FOR RELEASE: FRIDAY, JUNE 21, 1996

EPA ISSUES TWO AMENDMENTS TO WORKER PROTECTION STANDARDS FOR AGRICULTURAL PESTICIDES

EPA is issuing two final amendments to the Agency's Worker Protection Standards for agricultural pesticides. The amendments will make the standards more practical and flexible for states and farmers to implement while maintaining safeguards for agricultural workers. The amendments will encourage the use of lower toxicity pesticides, allow the use of languages other than Spanish when appropriate, and facilitate posting of pesticide-treated areas in nurseries and greenhouses. The first amendment decreases from 30 days to seven days, the time during which decontamination supplies (soap, water, paper towels) must be available to workers entering fields when low toxicity pesticides are used.
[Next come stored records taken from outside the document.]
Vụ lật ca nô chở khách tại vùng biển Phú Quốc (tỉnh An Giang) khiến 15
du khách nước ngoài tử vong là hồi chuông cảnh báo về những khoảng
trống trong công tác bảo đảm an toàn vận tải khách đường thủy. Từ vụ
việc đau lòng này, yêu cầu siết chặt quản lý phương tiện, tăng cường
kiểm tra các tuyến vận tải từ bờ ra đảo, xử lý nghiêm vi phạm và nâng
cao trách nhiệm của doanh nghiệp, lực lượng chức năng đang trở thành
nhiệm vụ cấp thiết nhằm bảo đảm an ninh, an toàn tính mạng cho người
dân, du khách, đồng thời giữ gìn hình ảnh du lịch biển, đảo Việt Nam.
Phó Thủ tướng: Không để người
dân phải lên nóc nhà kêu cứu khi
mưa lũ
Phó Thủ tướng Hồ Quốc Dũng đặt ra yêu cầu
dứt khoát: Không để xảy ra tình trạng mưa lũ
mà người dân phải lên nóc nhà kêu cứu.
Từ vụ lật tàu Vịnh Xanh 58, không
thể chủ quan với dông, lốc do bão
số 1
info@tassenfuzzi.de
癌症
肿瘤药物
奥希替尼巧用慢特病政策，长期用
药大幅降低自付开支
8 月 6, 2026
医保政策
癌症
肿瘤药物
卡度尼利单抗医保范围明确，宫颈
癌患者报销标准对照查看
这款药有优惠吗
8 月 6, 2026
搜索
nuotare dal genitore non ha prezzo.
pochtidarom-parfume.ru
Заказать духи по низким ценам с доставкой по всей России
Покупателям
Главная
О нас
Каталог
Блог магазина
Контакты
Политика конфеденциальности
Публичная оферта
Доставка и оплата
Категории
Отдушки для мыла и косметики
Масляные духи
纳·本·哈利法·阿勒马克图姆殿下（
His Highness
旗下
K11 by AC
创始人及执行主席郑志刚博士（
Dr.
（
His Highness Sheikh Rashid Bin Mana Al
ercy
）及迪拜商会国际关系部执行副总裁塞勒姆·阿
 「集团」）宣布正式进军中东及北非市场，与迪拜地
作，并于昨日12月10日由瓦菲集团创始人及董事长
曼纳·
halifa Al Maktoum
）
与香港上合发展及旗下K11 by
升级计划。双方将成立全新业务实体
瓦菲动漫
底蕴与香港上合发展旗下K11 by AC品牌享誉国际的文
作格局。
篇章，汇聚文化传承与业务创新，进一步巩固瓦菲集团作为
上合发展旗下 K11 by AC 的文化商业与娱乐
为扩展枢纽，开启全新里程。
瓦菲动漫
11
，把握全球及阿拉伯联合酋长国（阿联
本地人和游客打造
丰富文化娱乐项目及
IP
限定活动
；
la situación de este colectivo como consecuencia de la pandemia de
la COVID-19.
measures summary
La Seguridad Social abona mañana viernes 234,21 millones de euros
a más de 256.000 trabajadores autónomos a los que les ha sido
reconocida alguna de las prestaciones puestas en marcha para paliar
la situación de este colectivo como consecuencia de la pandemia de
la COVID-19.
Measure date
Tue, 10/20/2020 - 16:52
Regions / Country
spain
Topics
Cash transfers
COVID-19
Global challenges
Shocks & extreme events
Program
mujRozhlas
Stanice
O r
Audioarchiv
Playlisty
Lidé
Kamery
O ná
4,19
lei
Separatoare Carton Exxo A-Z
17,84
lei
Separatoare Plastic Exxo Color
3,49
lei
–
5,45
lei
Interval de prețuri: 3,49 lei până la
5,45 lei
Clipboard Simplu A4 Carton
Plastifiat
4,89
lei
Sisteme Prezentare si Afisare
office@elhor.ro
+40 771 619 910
Low toxicity pesticides are those which have restricted entry intervals of four hours or less. Until now, the standards required decontamination supplies to be available whenever a worker performed any activity in a pesticide-treated area or where entry had been restricted within the past 30 days. The second amendment allows employers to replace the Spanish language on required warning signs with another language tailored to suit the language most often used by workers in that location. The English portion of the sign must remain. The standards require posting of warning signs that are visible from all usual points of worker entry into the treated areas. Also, as part of the second amendment, EPA is permitting the use of smaller warning signs in nurseries and greenhouses. Signs of approximately four and one-half by five inches can be used if the distance between signs is 25 feet or less; signs of approximately seven by eight inches can be used if the distance between signs is 50 feet or less. EPA is continuing to work closely with the agricultural community, states and workers to promote better understanding of the Worker Protection Standards, clarify growers' responsibilities, support outreach and educational activities and identify and address issues of concern in the standards implementation. As part of this effort, EPA is conducting a series of meetings with growers and workers around the country. The next meeting is scheduled for June 26, in Biglerville, Pa. The two amendments will go into effect 60 days after publication in the Federal Register, which is expected within 10 days.